-------- DATA TO USE

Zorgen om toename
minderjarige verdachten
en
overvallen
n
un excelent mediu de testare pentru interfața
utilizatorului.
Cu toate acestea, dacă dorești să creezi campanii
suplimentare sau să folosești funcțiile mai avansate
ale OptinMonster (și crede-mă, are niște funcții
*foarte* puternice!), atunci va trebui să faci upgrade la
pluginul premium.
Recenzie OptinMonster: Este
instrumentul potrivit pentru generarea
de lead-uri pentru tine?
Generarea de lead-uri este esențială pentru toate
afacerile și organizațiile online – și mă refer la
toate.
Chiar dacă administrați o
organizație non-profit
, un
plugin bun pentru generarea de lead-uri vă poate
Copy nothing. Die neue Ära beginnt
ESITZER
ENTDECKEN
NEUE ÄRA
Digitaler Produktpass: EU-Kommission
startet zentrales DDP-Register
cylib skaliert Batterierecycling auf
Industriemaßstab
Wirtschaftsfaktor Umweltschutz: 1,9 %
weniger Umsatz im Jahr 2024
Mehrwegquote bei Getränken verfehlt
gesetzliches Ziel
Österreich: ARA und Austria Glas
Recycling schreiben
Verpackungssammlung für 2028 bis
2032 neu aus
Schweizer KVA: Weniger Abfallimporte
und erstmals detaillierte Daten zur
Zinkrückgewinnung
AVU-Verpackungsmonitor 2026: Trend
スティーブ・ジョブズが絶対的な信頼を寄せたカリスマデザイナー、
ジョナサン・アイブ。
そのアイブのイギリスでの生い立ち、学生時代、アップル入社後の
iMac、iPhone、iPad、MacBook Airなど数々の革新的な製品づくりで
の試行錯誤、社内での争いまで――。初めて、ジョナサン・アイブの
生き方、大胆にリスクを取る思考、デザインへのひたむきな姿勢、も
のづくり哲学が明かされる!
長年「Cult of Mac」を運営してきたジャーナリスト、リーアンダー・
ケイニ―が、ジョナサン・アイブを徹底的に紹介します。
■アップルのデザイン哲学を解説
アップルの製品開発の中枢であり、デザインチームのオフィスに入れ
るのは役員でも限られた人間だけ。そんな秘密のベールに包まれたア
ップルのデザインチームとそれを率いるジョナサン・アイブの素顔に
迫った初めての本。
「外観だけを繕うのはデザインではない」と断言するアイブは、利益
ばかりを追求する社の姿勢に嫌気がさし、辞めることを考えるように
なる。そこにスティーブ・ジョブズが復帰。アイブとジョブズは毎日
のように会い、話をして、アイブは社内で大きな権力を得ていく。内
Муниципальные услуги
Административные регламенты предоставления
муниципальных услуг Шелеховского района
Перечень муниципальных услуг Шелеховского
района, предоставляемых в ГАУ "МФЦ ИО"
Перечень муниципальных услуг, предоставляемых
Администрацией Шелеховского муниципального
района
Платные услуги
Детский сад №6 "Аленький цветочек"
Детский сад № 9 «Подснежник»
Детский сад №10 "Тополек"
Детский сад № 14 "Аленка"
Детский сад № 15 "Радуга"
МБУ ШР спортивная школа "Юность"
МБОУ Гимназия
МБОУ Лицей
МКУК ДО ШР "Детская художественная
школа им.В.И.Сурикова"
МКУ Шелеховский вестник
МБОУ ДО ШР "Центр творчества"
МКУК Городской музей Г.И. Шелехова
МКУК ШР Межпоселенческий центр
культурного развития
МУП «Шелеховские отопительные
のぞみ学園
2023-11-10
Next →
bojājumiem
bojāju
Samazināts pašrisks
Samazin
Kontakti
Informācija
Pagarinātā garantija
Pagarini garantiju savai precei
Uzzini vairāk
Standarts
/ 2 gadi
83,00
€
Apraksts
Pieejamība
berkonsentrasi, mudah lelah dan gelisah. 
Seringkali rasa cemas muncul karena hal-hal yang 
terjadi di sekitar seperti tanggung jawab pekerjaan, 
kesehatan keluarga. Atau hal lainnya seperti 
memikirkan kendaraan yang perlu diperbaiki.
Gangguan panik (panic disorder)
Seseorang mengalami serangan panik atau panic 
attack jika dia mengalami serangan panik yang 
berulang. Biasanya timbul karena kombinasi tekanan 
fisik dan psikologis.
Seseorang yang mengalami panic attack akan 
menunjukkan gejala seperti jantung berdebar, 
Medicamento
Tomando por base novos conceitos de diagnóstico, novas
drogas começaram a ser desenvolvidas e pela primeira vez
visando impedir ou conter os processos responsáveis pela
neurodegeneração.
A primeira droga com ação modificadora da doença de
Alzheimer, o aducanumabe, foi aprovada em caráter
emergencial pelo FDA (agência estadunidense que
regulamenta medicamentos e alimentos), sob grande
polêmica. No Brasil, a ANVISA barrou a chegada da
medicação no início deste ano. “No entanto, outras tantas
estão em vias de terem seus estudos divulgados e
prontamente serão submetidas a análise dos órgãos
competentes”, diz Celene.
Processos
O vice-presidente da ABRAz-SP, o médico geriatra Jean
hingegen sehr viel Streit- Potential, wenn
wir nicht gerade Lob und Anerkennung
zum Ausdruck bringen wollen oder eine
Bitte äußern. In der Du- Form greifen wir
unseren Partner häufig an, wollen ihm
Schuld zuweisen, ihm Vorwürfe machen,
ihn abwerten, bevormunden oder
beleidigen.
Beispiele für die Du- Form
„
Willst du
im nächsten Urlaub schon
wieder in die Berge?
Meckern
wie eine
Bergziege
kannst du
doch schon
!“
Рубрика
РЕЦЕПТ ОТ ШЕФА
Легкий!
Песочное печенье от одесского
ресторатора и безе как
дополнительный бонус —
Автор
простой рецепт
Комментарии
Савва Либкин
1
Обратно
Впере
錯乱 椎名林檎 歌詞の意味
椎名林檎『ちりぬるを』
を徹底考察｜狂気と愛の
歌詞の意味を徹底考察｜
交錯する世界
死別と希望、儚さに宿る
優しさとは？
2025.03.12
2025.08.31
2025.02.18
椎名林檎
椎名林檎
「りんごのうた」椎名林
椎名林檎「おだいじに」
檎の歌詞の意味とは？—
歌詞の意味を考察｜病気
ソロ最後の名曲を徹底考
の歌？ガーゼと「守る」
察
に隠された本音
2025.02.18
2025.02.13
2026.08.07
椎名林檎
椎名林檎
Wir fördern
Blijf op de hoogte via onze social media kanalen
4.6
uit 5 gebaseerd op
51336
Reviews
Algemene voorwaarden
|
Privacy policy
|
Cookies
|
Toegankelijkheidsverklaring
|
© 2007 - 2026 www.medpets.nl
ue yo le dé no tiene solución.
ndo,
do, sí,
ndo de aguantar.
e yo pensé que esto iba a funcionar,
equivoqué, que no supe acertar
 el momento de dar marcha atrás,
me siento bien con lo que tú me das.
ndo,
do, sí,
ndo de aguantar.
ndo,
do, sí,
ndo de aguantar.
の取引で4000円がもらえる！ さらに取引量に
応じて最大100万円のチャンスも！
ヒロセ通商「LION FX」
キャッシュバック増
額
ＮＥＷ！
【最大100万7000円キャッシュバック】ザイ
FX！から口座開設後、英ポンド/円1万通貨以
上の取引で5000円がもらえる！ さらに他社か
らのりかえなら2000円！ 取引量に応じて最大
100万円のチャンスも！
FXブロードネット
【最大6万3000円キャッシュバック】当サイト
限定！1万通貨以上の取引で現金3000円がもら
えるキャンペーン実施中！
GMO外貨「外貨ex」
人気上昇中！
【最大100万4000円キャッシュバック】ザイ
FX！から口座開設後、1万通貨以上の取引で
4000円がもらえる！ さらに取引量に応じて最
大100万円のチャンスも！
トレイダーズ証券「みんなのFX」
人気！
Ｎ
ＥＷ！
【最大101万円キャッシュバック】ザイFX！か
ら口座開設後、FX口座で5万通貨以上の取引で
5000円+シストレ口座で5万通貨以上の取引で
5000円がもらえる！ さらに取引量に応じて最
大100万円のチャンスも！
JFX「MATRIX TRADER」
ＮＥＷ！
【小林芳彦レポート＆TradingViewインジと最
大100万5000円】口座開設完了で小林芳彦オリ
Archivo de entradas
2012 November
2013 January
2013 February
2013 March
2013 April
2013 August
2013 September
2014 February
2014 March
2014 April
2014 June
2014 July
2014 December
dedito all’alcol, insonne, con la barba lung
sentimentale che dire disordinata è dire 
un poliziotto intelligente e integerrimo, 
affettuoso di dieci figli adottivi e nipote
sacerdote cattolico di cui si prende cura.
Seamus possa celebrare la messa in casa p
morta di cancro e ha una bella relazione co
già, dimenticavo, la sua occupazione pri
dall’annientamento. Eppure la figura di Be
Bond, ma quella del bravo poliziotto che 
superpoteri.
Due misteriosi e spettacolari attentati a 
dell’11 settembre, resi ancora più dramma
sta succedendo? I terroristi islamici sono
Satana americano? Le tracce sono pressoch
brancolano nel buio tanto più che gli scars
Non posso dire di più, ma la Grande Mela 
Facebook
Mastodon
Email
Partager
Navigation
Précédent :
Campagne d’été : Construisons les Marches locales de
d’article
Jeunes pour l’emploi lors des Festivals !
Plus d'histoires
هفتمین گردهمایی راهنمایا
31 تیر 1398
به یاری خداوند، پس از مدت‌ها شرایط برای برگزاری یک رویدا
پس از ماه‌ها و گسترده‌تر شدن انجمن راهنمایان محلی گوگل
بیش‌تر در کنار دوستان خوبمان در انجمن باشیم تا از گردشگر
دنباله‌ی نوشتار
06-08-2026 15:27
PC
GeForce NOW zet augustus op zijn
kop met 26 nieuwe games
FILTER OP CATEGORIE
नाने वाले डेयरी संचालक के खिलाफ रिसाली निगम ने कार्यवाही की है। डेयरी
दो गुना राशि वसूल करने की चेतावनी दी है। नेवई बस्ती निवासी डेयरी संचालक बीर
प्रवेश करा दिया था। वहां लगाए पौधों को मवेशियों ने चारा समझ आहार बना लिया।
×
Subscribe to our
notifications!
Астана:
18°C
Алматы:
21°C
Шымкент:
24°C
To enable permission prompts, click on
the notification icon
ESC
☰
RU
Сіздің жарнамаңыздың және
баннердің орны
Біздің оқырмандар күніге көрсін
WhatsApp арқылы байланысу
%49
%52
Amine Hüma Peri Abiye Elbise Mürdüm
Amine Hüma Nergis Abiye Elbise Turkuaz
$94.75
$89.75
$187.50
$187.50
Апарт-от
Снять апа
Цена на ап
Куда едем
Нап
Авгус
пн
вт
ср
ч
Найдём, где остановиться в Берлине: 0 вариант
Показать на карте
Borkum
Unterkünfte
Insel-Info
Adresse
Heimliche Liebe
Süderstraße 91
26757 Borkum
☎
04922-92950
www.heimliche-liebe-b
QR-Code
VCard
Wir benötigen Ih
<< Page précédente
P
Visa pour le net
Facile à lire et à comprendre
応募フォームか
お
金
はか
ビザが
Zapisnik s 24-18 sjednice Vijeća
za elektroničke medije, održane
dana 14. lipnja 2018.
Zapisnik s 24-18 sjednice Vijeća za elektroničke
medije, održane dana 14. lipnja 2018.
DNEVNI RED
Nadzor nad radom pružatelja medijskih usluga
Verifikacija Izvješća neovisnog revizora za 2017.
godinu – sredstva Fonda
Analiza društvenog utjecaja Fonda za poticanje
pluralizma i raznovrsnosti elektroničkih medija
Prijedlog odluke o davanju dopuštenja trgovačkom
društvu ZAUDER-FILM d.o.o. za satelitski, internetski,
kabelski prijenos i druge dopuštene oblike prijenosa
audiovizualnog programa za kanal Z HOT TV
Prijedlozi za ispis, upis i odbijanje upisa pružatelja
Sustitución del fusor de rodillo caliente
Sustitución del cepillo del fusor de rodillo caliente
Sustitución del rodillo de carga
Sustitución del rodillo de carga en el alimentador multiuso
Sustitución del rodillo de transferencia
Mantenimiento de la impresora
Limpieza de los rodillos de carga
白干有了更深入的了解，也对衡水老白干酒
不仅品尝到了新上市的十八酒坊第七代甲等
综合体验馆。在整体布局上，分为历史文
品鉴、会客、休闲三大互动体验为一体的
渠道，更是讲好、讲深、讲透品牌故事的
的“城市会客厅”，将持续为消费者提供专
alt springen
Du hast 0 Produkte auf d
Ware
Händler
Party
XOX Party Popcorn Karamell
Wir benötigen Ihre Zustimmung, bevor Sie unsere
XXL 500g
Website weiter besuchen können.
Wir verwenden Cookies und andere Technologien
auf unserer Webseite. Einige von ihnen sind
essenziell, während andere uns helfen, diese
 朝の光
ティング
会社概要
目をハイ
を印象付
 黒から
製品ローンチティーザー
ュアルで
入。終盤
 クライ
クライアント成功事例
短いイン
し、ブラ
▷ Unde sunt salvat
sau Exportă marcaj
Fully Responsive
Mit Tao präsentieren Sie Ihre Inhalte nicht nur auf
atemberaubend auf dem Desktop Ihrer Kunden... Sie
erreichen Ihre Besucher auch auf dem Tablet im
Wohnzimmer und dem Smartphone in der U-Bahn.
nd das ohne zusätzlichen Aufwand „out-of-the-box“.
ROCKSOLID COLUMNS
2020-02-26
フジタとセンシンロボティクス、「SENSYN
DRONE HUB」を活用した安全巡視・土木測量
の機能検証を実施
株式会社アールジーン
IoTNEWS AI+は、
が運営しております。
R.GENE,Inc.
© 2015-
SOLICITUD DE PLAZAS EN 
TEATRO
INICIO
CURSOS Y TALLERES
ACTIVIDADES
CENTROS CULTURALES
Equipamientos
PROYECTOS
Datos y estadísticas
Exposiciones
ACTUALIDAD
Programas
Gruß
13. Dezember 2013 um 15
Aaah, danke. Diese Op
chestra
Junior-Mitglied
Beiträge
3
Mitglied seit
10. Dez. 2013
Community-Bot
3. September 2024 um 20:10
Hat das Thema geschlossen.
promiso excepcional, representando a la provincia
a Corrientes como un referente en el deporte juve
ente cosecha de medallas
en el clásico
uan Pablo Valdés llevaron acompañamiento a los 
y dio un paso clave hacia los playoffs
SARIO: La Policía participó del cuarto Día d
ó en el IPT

----------------

TASK PROMPT: In the records above, find the line with "AVU-Verpackungsmonitor 2026: Trend"; write out exactly that line and each one after it, stopping after the line with "attack jika dia".

WRITTEN ANSWER:
AVU-Verpackungsmonitor 2026: Trend
スティーブ・ジョブズが絶対的な信頼を寄せたカリスマデザイナー、
ジョナサン・アイブ。
そのアイブのイギリスでの生い立ち、学生時代、アップル入社後の
iMac、iPhone、iPad、MacBook Airなど数々の革新的な製品づくりで
の試行錯誤、社内での争いまで――。初めて、ジョナサン・アイブの
生き方、大胆にリスクを取る思考、デザインへのひたむきな姿勢、も
のづくり哲学が明かされる!
長年「Cult of Mac」を運営してきたジャーナリスト、リーアンダー・
ケイニ―が、ジョナサン・アイブを徹底的に紹介します。
■アップルのデザイン哲学を解説
アップルの製品開発の中枢であり、デザインチームのオフィスに入れ
るのは役員でも限られた人間だけ。そんな秘密のベールに包まれたア
ップルのデザインチームとそれを率いるジョナサン・アイブの素顔に
迫った初めての本。
「外観だけを繕うのはデザインではない」と断言するアイブは、利益
ばかりを追求する社の姿勢に嫌気がさし、辞めることを考えるように
なる。そこにスティーブ・ジョブズが復帰。アイブとジョブズは毎日
のように会い、話をして、アイブは社内で大きな権力を得ていく。内
Муниципальные услуги
Административные регламенты предоставления
муниципальных услуг Шелеховского района
Перечень муниципальных услуг Шелеховского
района, предоставляемых в ГАУ "МФЦ ИО"
Перечень муниципальных услуг, предоставляемых
Администрацией Шелеховского муниципального
района
Платные услуги
Детский сад №6 "Аленький цветочек"
Детский сад № 9 «Подснежник»
Детский сад №10 "Тополек"
Детский сад № 14 "Аленка"
Детский сад № 15 "Радуга"
МБУ ШР спортивная школа "Юность"
МБОУ Гимназия
МБОУ Лицей
МКУК ДО ШР "Детская художественная
школа им.В.И.Сурикова"
МКУ Шелеховский вестник
МБОУ ДО ШР "Центр творчества"
МКУК Городской музей Г.И. Шелехова
МКУК ШР Межпоселенческий центр
культурного развития
МУП «Шелеховские отопительные
のぞみ学園
2023-11-10
Next →
bojājumiem
bojāju
Samazināts pašrisks
Samazin
Kontakti
Informācija
Pagarinātā garantija
Pagarini garantiju savai precei
Uzzini vairāk
Standarts
/ 2 gadi
83,00
€
Apraksts
Pieejamība
berkonsentrasi, mudah lelah dan gelisah. 
Seringkali rasa cemas muncul karena hal-hal yang 
terjadi di sekitar seperti tanggung jawab pekerjaan, 
kesehatan keluarga. Atau hal lainnya seperti 
memikirkan kendaraan yang perlu diperbaiki.
Gangguan panik (panic disorder)
Seseorang mengalami serangan panik atau panic 
attack jika dia mengalami serangan panik yang 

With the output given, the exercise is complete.